══ Input data
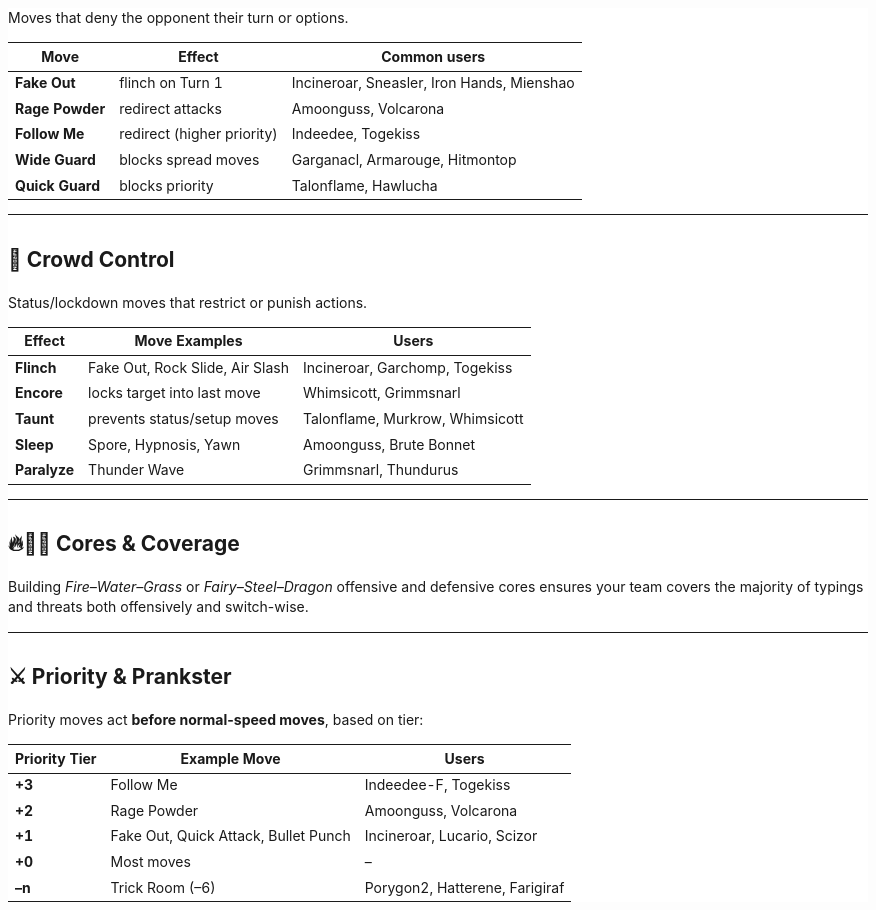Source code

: Moves that deny the opponent their turn or options.

|Move|Effect|Common users|
|---|---|---|
|**Fake Out**|flinch on Turn 1|Incineroar, Sneasler, Iron Hands, Mienshao|
|**Rage Powder**|redirect attacks|Amoonguss, Volcarona|
|**Follow Me**|redirect (higher priority)|Indeedee, Togekiss|
|**Wide Guard**|blocks spread moves|Garganacl, Armarouge, Hitmontop|
|**Quick Guard**|blocks priority|Talonflame, Hawlucha|

---

## 🎯 **Crowd Control**

Status/lockdown moves that restrict or punish actions.

|Effect|Move Examples|Users|
|---|---|---|
|**Flinch**|Fake Out, Rock Slide, Air Slash|Incineroar, Garchomp, Togekiss|
|**Encore**|locks target into last move|Whimsicott, Grimmsnarl|
|**Taunt**|prevents status/setup moves|Talonflame, Murkrow, Whimsicott|
|**Sleep**|Spore, Hypnosis, Yawn|Amoonguss, Brute Bonnet|
|**Paralyze**|Thunder Wave|Grimmsnarl, Thundurus|

---

## 🔥🌊🍃 **Cores & Coverage**

Building _Fire–Water–Grass_ or _Fairy–Steel–Dragon_ offensive and defensive cores ensures your team covers the majority of typings and threats both offensively and switch-wise.

---

## ⚔️ **Priority & Prankster**

Priority moves act **before normal-speed moves**, based on tier:

|Priority Tier|Example Move|Users|
|---|---|---|
|**+3**|Follow Me|Indeedee-F, Togekiss|
|**+2**|Rage Powder|Amoonguss, Volcarona|
|**+1**|Fake Out, Quick Attack, Bullet Punch|Incineroar, Lucario, Scizor|
|**+0**|Most moves|–|
|**–n**|Trick Room (–6)|Porygon2, Hatterene, Farigiraf|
════
Work to complete: Nothing but the lines from the first line of the data above through the line holding "## 🎯 **Crowd Control**" may appear in the response, copied exactly and without pictures.

Response box:
Source code

: Moves that deny the opponent their turn or options.

|Move|Effect|Common users|
|---|---|---|
|**Fake Out**|flinch on Turn 1|Incineroar, Sneasler, Iron Hands, Mienshao|
|**Rage Powder**|redirect attacks|Amoonguss, Volcarona|
|**Follow Me**|redirect (higher priority)|Indeedee, Togekiss|
|**Wide Guard**|blocks spread moves|Garganacl, Armarouge, Hitmontop|
|**Quick Guard**|blocks priority|Talonflame, Hawlucha|

---

## 🎯 **Crowd Control**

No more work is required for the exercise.